Description of Plot One

As seen the plot is pretty crowded, this is due to there being variables from census population data from 51 different states in the US (1 being DC). This graph shows the reported counts of diseases per population. I decided to use population in the x-axis rather than year because there wouldn’t be as much of a gradient if year was used, it would look like straight lines per year. In attempt to make the data more concentrated, I chose a 20 year time span of 1967-1987 and limited the counts to below 2000 in order to give the graph a resonable proportion. I chose this time frame so the readers could see that there are still no counts of Smallpox yet as it is not a variable in this time frame. As seen by the depleting points, the general trend is as the population increases, the reported counts of diseases in total decreases. This could be due to the fact that poulation increase is directly correlated with year. Medical advancements over the years help decrease illness and increase the population. I also colorcoded the points by disease name in case someone wanted to look at the trend of one disease at a time. For example, rubella is highly concentrated in the lower populations and the counts decrease drastically as the population increases past 1e+07. ### Plot Two

us_contagious_diseases%>%
  group_by(disease)%>%
  summarise(meanCount = mean(count))%>%
  ggplot(aes(x=as.factor(disease), y=meanCount, fill=as.factor(disease)))+
  geom_bar(stat='identity')+
  labs(x = "Type of Disease",
       y = "Mean Count",
       title = "Plot of the Mean Count of Each Disease Over The Years",
       fill = "Coloring Per Disease") + 
  theme(plot.subtitle = element_text(vjust = 1), 
    plot.caption = element_text(vjust = 1)) + theme(axis.ticks = element_line(colour = "indianred1"), 
    axis.text = element_text(colour = "orangered3")) + theme(axis.ticks = element_line(colour = "gray2"), 
    axis.text = element_text(colour = "gray6"))

Description of Plot Two

This graph includes the mean count of each type of disease.

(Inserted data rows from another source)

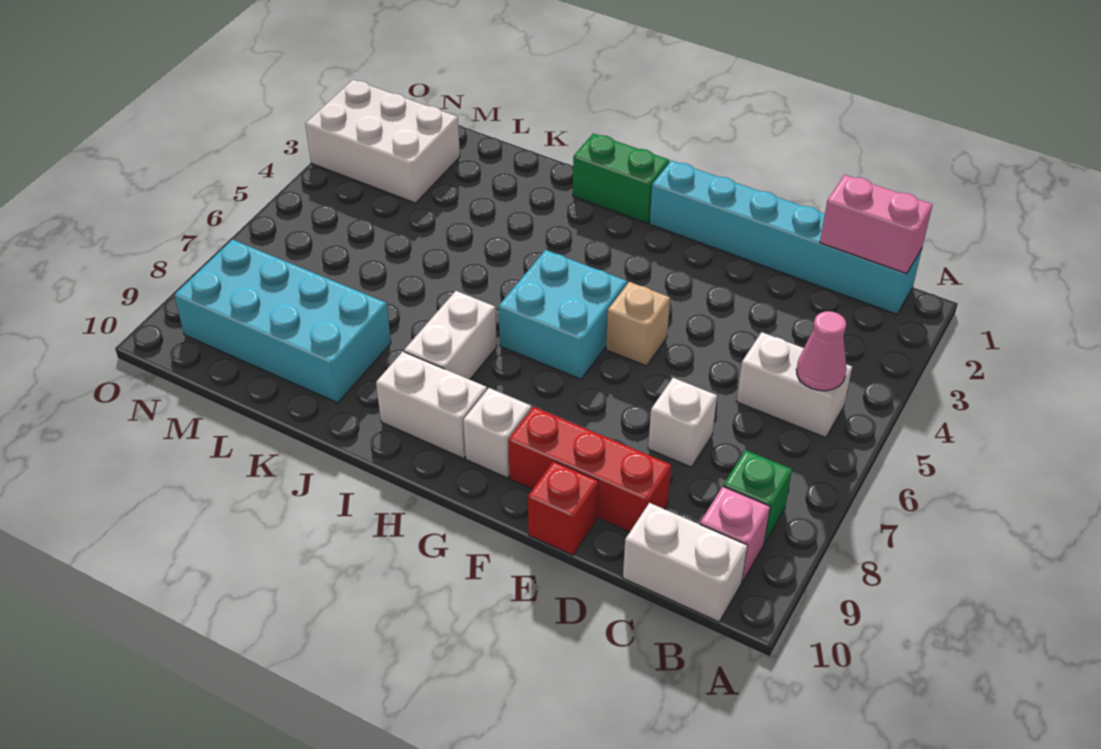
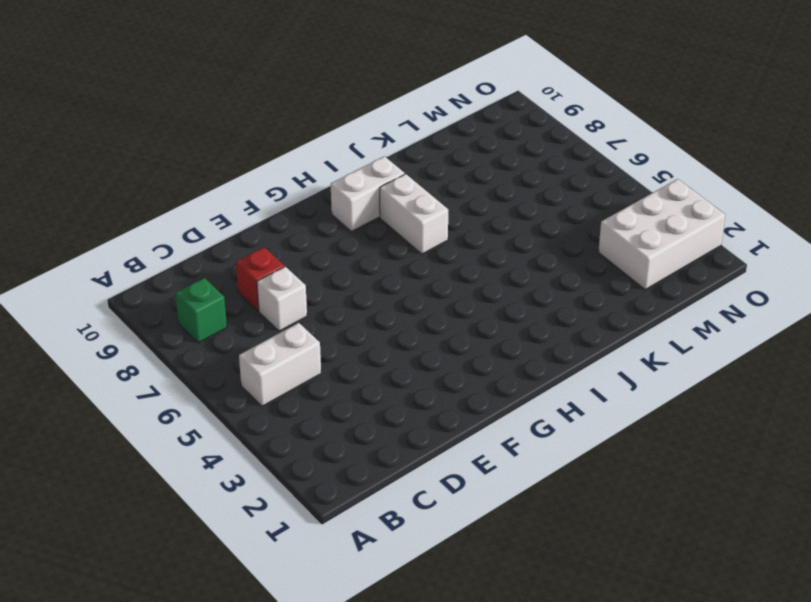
red brick D8 level 1 -> red brick E10 level 1
none -> cyan brick B1:G1 level 1
none -> pink brick B9 level 1
none -> white brick B10:C10 level 1

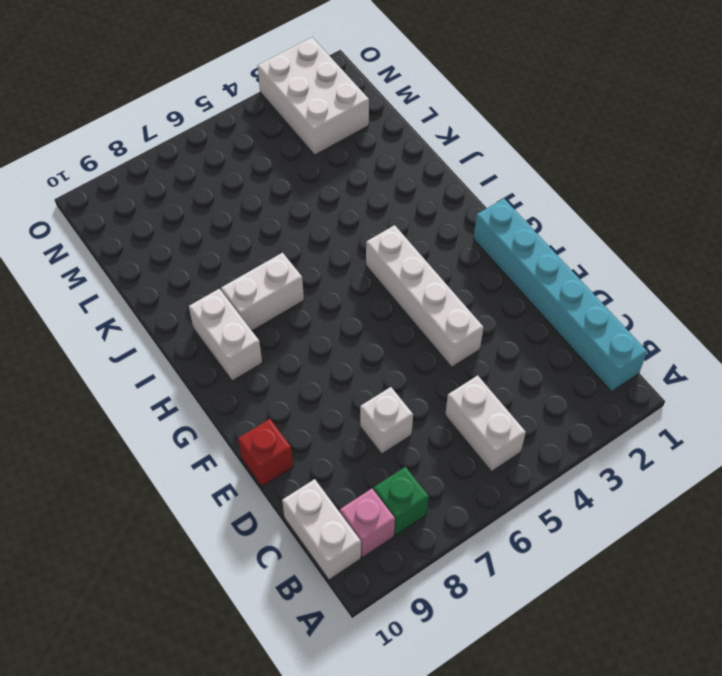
white brick E4:H4 level 1 -> none
none -> red brick D9:F9 level 1
none -> tan brick F5 level 1
none -> cyan brick G5:H6 level 1

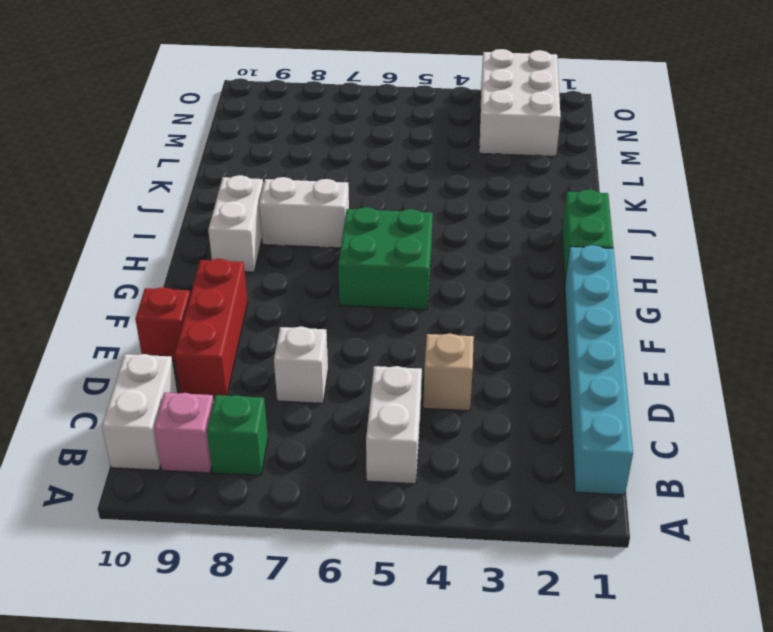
tan brick D4 level 1 -> tan brick F5 level 1
green brick G5:H6 level 1 -> cyan brick G5:H6 level 1
none -> white brick G9 level 1
none -> cyan brick K8:N9 level 1
none -> pink brick B1:C1 level 2

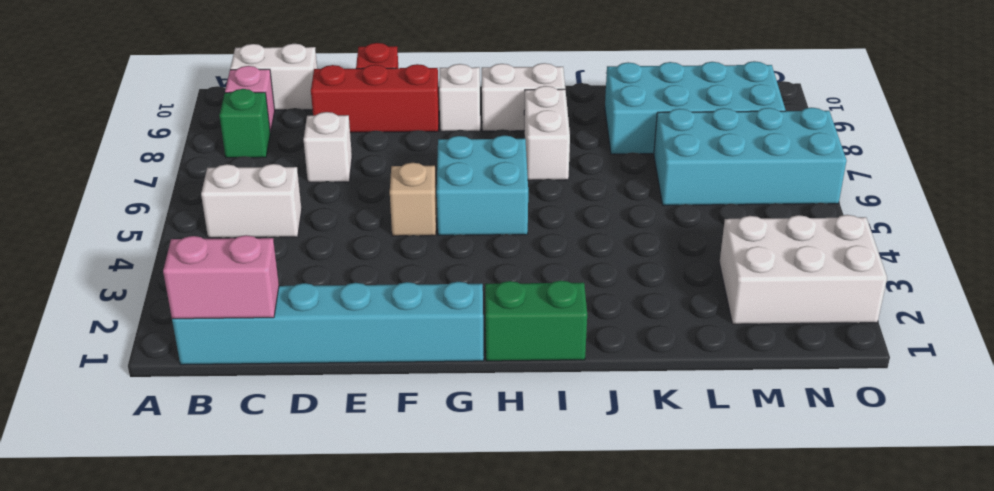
cyan brick L6:O7 level 1 -> none
none -> pink cone B5 level 2

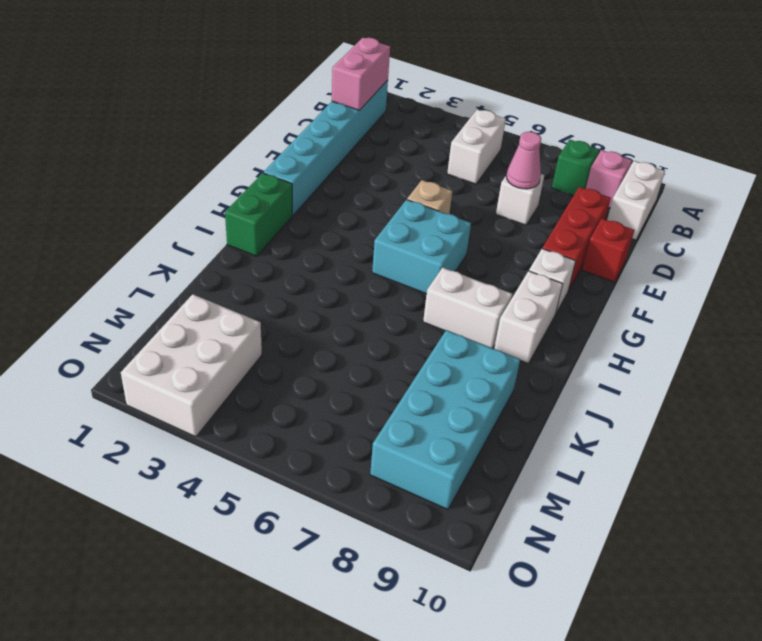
pink cone D7 level 2 -> pink cone B5 level 2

I calculated the mean count in order to look at the data over the years more clearly. Rather than seeing each year (82 years recorded in the dataset), the bar graph shows the mean count. Each disease is colorcoded as directed in the Coloring Per Disease legend. As seen on the graph, on average the measles are clearly reported more over the years than any other type of disease. I hope the reader will be able to clearly see the stark difference between the avaerage reported counts of measles over a span of 82 years of data compared to 6 other diseases.